1. Über die Konkurrentenabwehrklage eines Vertragsarztes gegen die Bestimmung eines Krankenhauses zur ambulanten Krankenbehandlung gemäß § 116b Abs 2 SGB 5 entscheidet das Sozialgericht in der Besetzung nach § 12 Abs 2 S 1 SGG als Kammer für Angelegenheiten der Sozialversicherung mit je einem ehrenamtlichen Richter aus dem Kreis der Versicherten und der Arbeitgeber. Es handelt sich nicht um eine Angelegenheit des Vertragsarztrechts bzw der Vertragsärzte im Sinne von § 10 Abs 2, § 12 Abs 3 SGG.

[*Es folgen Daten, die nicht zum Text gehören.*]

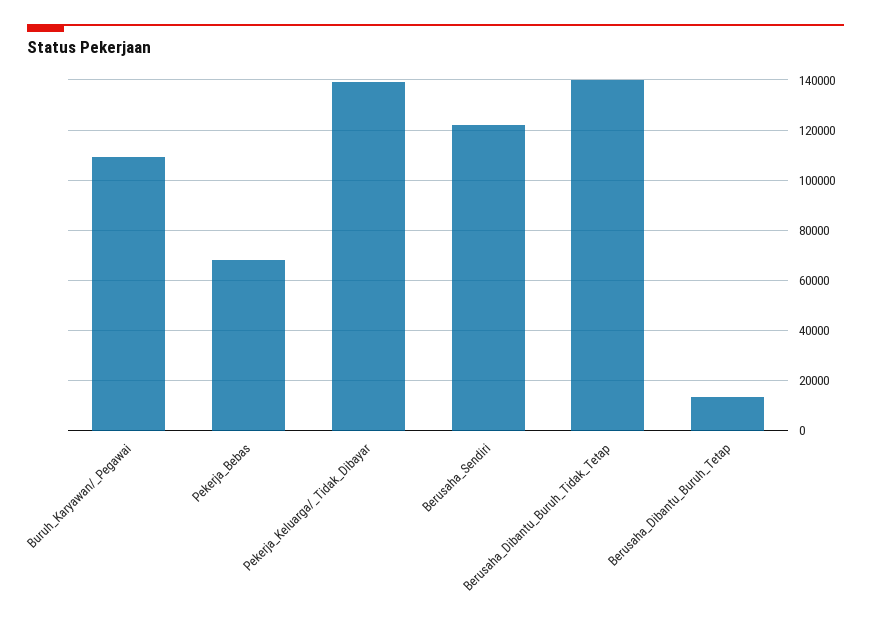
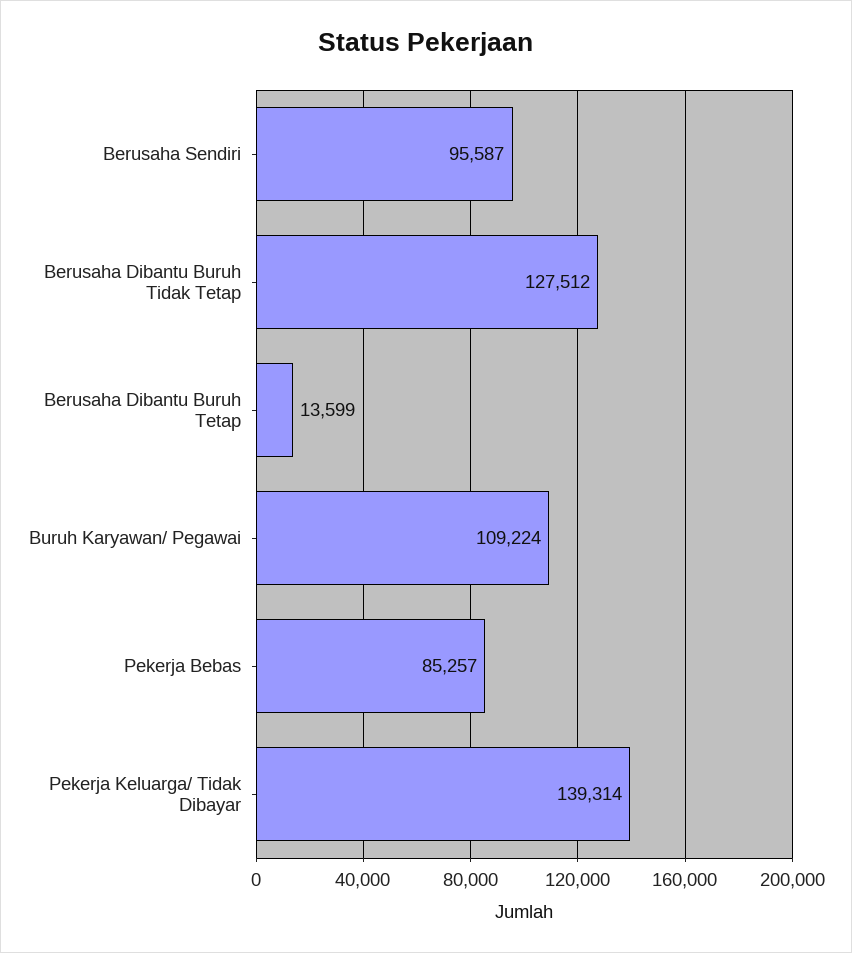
Pekerja_Bebas: 67500 -> 85257
Berusaha_Sendiri: 122500 -> 95587
Berusaha_Dibantu_Buruh_Tidak_Tetap: 140000 -> 127512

2. Das Berücksichtigungsgebot des § 116b Abs 2 S 1 SGB 5 wirkt auf Grund des Wertgehalts der Grundrechte aus Artikel 3 Abs 1 in Verbindung mit Artikel 12 Abs 1 GG potentiell drittschützend. Erst wenn sich ein Verstoß gegen das Gebot der Rücksichtnahme auf die Berufsausübung der im selben Einzugsbereich die gleichen Leistungen erbringenden Vertragsärzte in qualifizierter und individualisierter Weise auswirkt, die über eine bloße Verschärfung des Konkurrenzdruckes hinausgeht, kann sich der potentiell drittschützende Gehalt des § 116b Abs 2 S 1 SGB 5 zu einem subjektiven Recht verdichten. Die über eine reine Konkurrenzbetroffenheit hinausgehende besondere Betroffenheit im Schutzbereich des Artikel 3 Abs 1 iVm Artikel 12 Abs 1 GG kann aus einem strukturell bedingten Wettbewerbsungleichgewicht zwischen Vertragsarzt und Krankenhaus resultieren.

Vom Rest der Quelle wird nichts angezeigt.